**What the exercise asks:**
Only the lines from the one containing "projetos:dengue" through the last line of the material should be copied, exactly as written and without pictures.

--------------------------------------------------

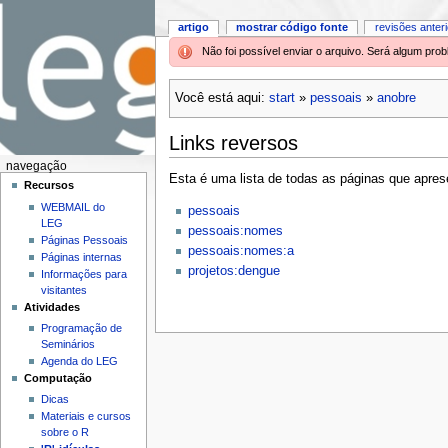
artigo
mostrar código fonte
revisões anter
Não foi possível enviar o arquivo. Será algum pr
Você está aqui:
start
»
pessoais
»
anobre
Links reversos
navegação
Esta é uma lista de todas as páginas que aprese
Recursos
WEBMAIL do
pessoais
LEG
pessoais:nomes
Páginas Pessoais
pessoais:nomes:a
Páginas internas
projetos:dengue
Informações para
visitantes
Atividades
Programação de
Seminários
Agenda do LEG
Computação
Dicas
Materiais e cursos
sobre o R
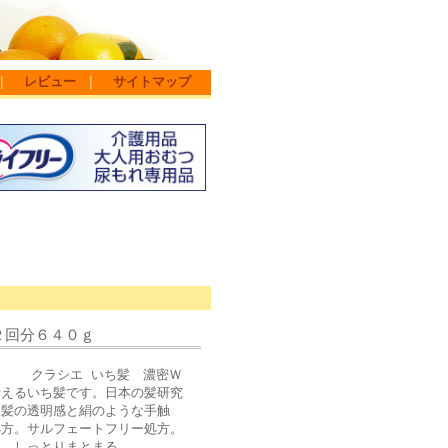
｜
レビュー
｜
サイトマップ
２回分６４０ｇ
す) クラシエ いち髪 濃密Ｗ
考えるいち髪です。日本の髪研究
。髪の透明感と絹のような手触
処方。サルフェートフリー処方。
も、しっとりまとまる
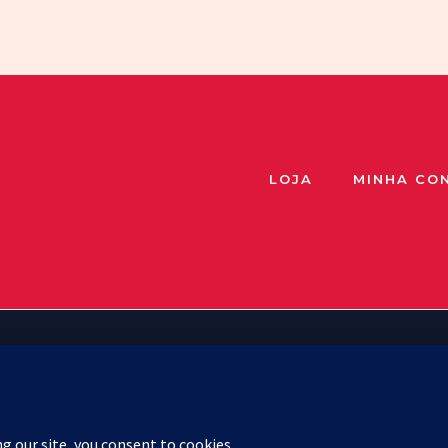
LOJA
MINHA CO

--------------------------------------------------

**The completed task:**
projetos:dengue
Informações para
visitantes
Atividades
Programação de
Seminários
Agenda do LEG
Computação
Dicas
Materiais e cursos
sobre o R
｜
レビュー
｜
サイトマップ
２回分６４０ｇ
す) クラシエ いち髪 濃密Ｗ
考えるいち髪です。日本の髪研究
。髪の透明感と絹のような手触
処方。サルフェートフリー処方。
も、しっとりまとまる
LOJA
MINHA CO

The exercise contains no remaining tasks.